Question 3.SP.33: The amplifier of Fig. 3-27 uses an Si transistor for which V......
The amplifier of Fig. 3-27 uses an Si transistor for which V_{BEQ} = 0.7 \text{V}. Assuming that the collector-emitter bias does not limit voltage excursion, classify the amplifier according to Table 3-4 if (a) V_B = 1.0 \text{V} and v_S = 0.25 \cos ωt \text{V}, (b) V_B = 1.0 \text{V} and v_S = 0.5 \cos ωt \text{V}, (c) V_B = 0.5 \text{V} and v_S = 0.6 \cos ωt \text{V}, (d) V_B = 0.7 \text{V} and v_S = 0.5 \cos ωt \text{V}.
Table 3-4
| Class | Percentage of Active-Region Signal Excursion |
| A | 100 |
| AB | between 50 and 100 |
| B | 50 |
| C | less than 50 |
As long as v_S + V_B > 0.7 \text{V} , the emitter-base junction is forward-biased; thus classification becomes a matter of determining the portion of the period of v_S over which the above inequality holds.

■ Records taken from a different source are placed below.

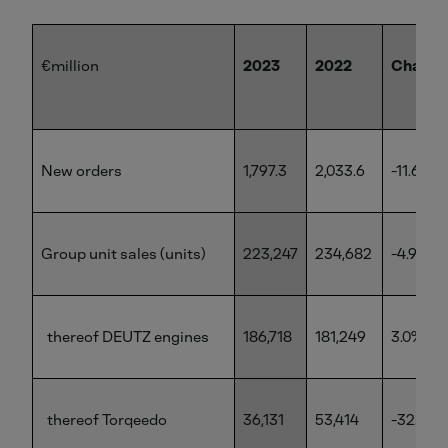
€million
2023
2022
Change
New orders
1,797.3
2,033.6
-11.6%
Group unit sales (units)
223,247
234,682
-4.9%
thereof DEUTZ engines
186,718
181,249
3.0%
thereof Torqeedo
36,131
53,414
-32.4%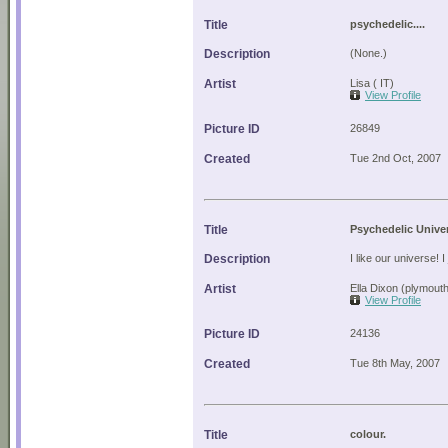
Title
psychedelic....
Description
(None.)
Artist
Lisa ( IT)
View Profile
Picture ID
26849
Created
Tue 2nd Oct, 2007
Title
Psychedelic Unive
Description
I like our universe! I 
Artist
Ella Dixon (plymout
View Profile
Picture ID
24136
Created
Tue 8th May, 2007
Title
colour.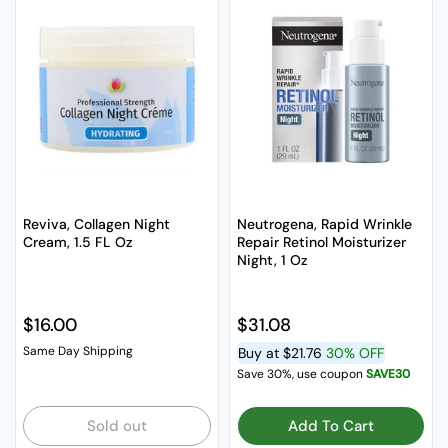
Reviva, Collagen Night
Neutrogena, Rapid Wrinkle
Cream, 1.5 FL Oz
Repair Retinol Moisturizer
Night, 1 Oz
Regular price
$16.00
Regular price
$31.08
Same Day Shipping
Buy at
$21.76
30% OFF
Save 30%, use coupon
SAVE30
Sold out
Add To Cart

(a) v_S + V_B ≥ 0.75 \text{V} through the complete cycle; thus the transistor is always in the active region, and the amplifier is of class A.

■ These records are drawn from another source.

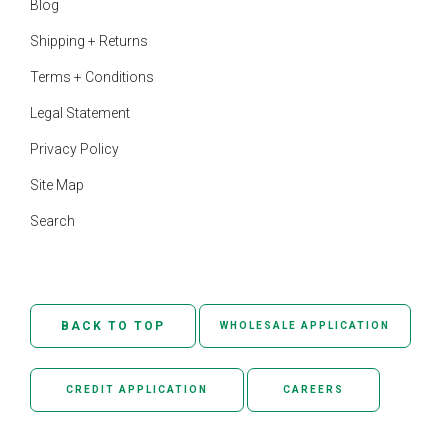
Blog
Shipping + Returns
Terms + Conditions
Legal Statement
Privacy Policy
Site Map
Search
BACK TO TOP
WHOLESALE APPLICATION
CREDIT APPLICATION
CAREERS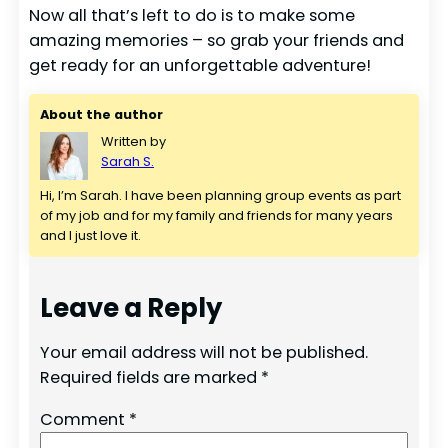
Now all that’s left to do is to make some
amazing memories – so grab your friends and
get ready for an unforgettable adventure!
About the author
Written by
Sarah S.
Hi, I’m Sarah. I have been planning group events as part 
of my job and for my family and friends for many years 
and I just love it.
Leave a Reply
Your email address will not be published.
Required fields are marked
*
Comment
*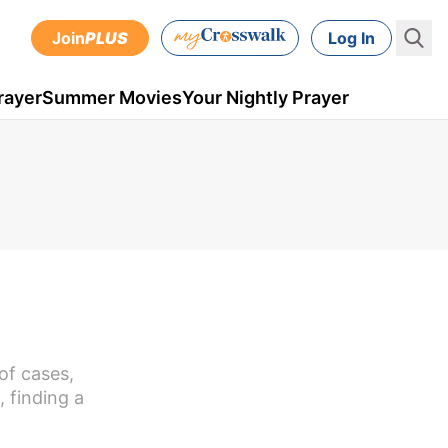
Join
PLUS
Log In
rayer
Summer Movies
Your Nightly Prayer
of cases,
 finding a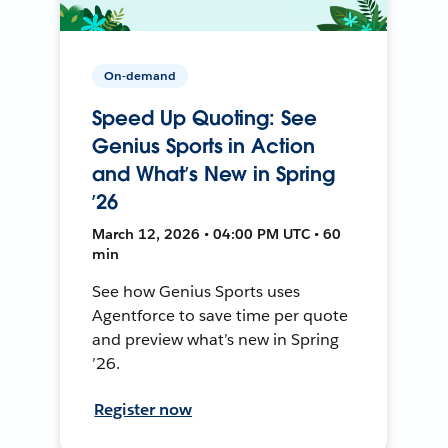
On-demand
Speed Up Quoting: See
Genius Sports in Action
and What’s New in Spring
’26
March 12, 2026 • 04:00 PM UTC • 60
min
See how Genius Sports uses
Agentforce to save time per quote
and preview what’s new in Spring
’26.
Register now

(b) 0.5 ≤ v_S + V_B ≤ 1.5 \text{V} ; thus the transistor is cut off for a portion of the negative excursion v_S. Since cutoff occurs during less than 180°, the amplifier is of class AB.
(c) -0.1 ≤ v_S + V_B ≤ 1.1 \text{V}, which gives conduction for less than 180° of the period of v_S, for class C operation.
(d) v_S + V_B ≥ 0.7 \text{V} over exactly 180° of the period of v_S, for class B operation.